Ah, well. Different strokes...
That is so funny about pictures of adult friends because just this season, I said to my husband, "Look at our Christmas cards. There are two kinds of people in this world. People who send pictures of their kids and people who send pictures of themselves and their kids. Who wants to see the grownups? Those people are narcissists."
Ah, well. Different strokes...
Are you kidding, I LOVE those three page letters with liberal references to Jesus. There is no better humor than that. We once sat down and counted the times Jesus was named in a card we got from my husband's cousin. 14. Fourteen!

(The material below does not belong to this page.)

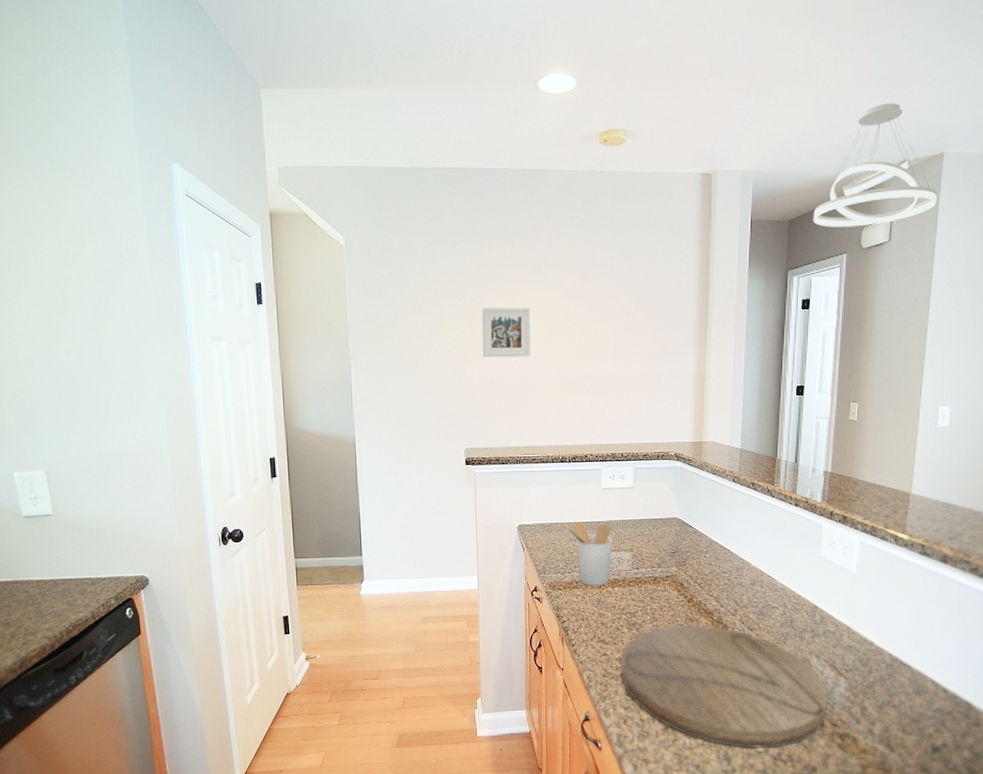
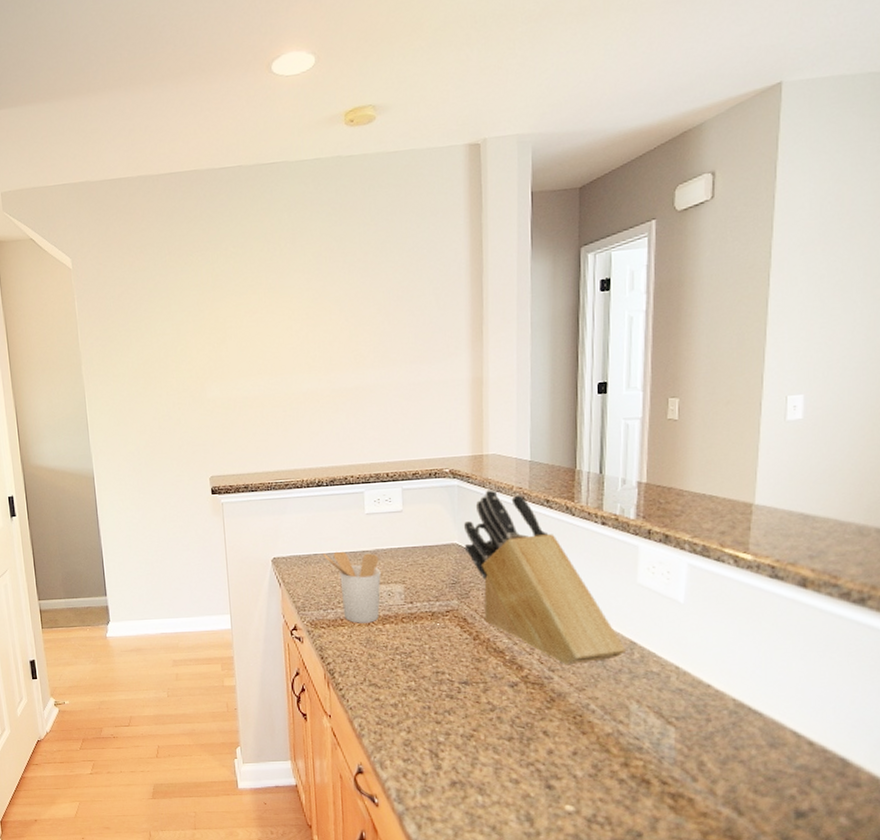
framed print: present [481,307,531,358] -> none [220,316,277,376]
cutting board: present [620,624,828,749] -> none [396,665,654,810]
knife block: none [683,472,810,625] -> present [463,490,627,666]
pendant light: present [813,103,937,227] -> none [610,28,775,191]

I'm going straight to hell now, but that card made my day.
You should have written this in December, I would have sent you a card. It doesn't have a photo of Chris and me, but it was a Happy New Year card (how I get around not being christian but liking to send and get cards in december).
We got more photo cards of adults than of kids this year. Well, maybe more adults total in the cards. Chris's uncle's family - two parents, three grown kids (plus two of their wives) and three children. Plus a photo card featuring a pic from a friend's wedding, a photo card from another of Chris's uncles and one from a friend with her newish guy. Very appealing. Next year, I promise.
My mother used to get a Christmas card from a guy in another part of the country, every year. And to this day no-one in the family know who the hell he is (although I'd guess he must be a distant relative)
Violet's comment makes me wish I had the nerve/committment/evil streak to send cards every year to 5 or 10 random people I don't know, just to mess with them. Would they send cards back, thinking that there must be some connection they can't remember?
Admittedly, this would be a much better prank if you could actually see their reactions.
Just getting the five of us in one picture and then getting the pictures in envelopes? Before the end of the year? If I had to write on them too, nobody would ever hear from us.
I did something different this year. Sent a "letter" via e-mail and pictures via post. Hey, I haven't written an update in a couple of years, so I was proud of myself.
Maybe you'll get a mystery unwritten-upon Christmas-card picture next year.
Another tour de force post. In fact, I think I am going to print it on festive paper and include it as my newsletter in next year's card.
Well, at least those "dreaded letter" people care enough to send one, hmm?